I would choose neither and remux them to an MPEG-4 Part 14 (ISO/IEC 14496-14) container (known as "MP4").
The QuickTime File Format (QTFF) was the basis for MP4. They offer (more or less) the same support for video, audio and subtitle codecs. However, you will find many devices being unable to read MOV files at all. Playing MOV files natively in earlier versions of Windows is not possible, for example.
Matroska, while being open source, is not standardized by the ISO. This might not really matter—and in fact, it is an open standard—but device playback support for MKV files is only picking up very slowly. It is a promising container format but you will probably never see it being used for any real application, other than sharing video on the web.

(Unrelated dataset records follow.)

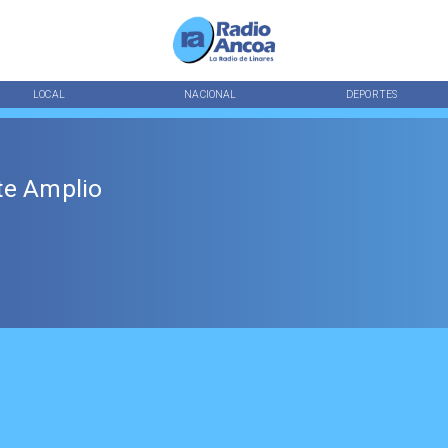
LOCAL
NACIONAL
DEPORTES
te Amplio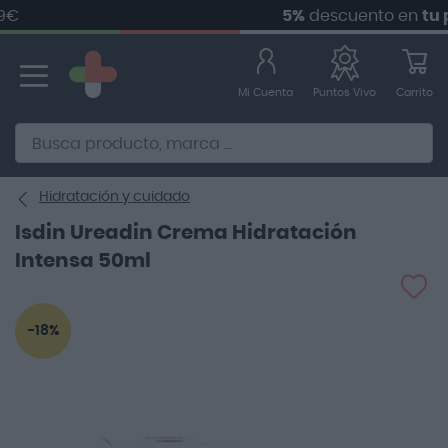
5%
descuento en
tu pri
Ir
al
contenido
Mi Cuenta
Carrito
Puntos Vivo
Alternative to Doofinder Ecommerce Search
Hidratación y cuidado
Isdin Ureadin Crema Hidratación
Intensa 50ml
Saltar
-18%
al
final
de
la
galería
de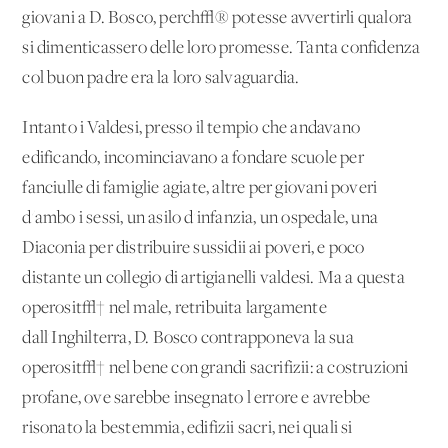
giovani a D. Bosco, perch√® potesse avvertirli qualora
si dimenticassero delle loro promesse. Tanta confidenza
col buon padre era la loro salvaguardia.
Intanto i Valdesi, presso il tempio che andavano
edificando, incominciavano a fondare scuole per
fanciulle di famiglie agiate, altre per giovani poveri
d'ambo i sessi, un asilo d'infanzia, un ospedale, una
Diaconia
per distribuire sussidii ai poveri, e poco
distante un collegio di artigianelli valdesi. Ma a questa
operosit√† nel male, retribuita largamente
dall'Inghilterra, D. Bosco contrapponeva la sua
operosit√† nel bene con grandi sacrifizii: a costruzioni
profane, ove sarebbe insegnato l'errore e avrebbe
risonato la bestemmia, edifizii sacri, nei quali si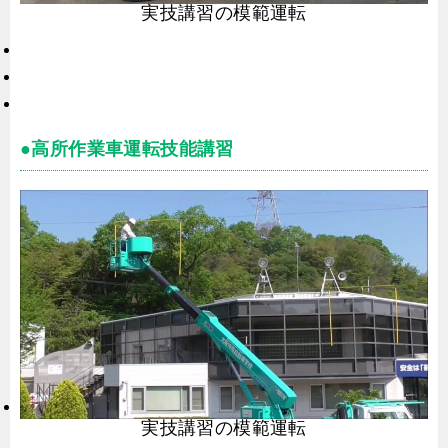
実技講習の模範運転
●高所作業車運転技能講習
実技講習の模範運転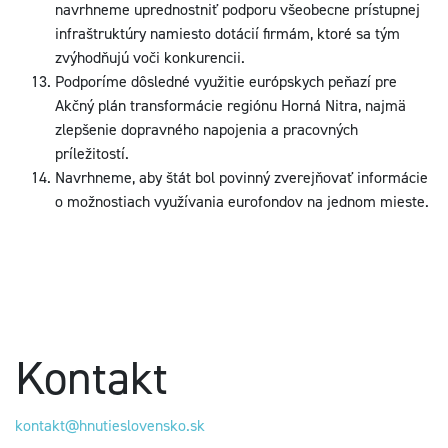
navrhneme uprednostniť podporu všeobecne prístupnej
infraštruktúry namiesto dotácií firmám, ktoré sa tým
zvýhodňujú voči konkurencii.
Podporíme dôsledné využitie európskych peňazí pre
Akčný plán transformácie regiónu Horná Nitra, najmä
zlepšenie dopravného napojenia a pracovných
príležitostí.
Navrhneme, aby štát bol povinný zverejňovať informácie
o možnostiach využívania eurofondov na jednom mieste.
Kontakt
kontakt@hnutieslovensko.sk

The past has shown that when companies build applications or services that are deployed for consumer electronics or any kind of public interest, they rely on well-established standards, which in turn are mostly those published by the ITU or ISO.
Think about DVB broadcasting, which uses MPEG-2, the DVD, which uses MPEG-2 as well, or Blu-ray discs, which use MPEG-4 Part 10 (AVC) video. All video cameras record some variant of MPEG-4 video these days and use storage formats defined in MPEG-4 or strongly related to those (e.g. AVCHD).
Recent initiatives have brought up the discussion about software patents in various video and audio codecs—especially with regard to HTML5 Video—but this is not really an issue with storage formats such as MP4.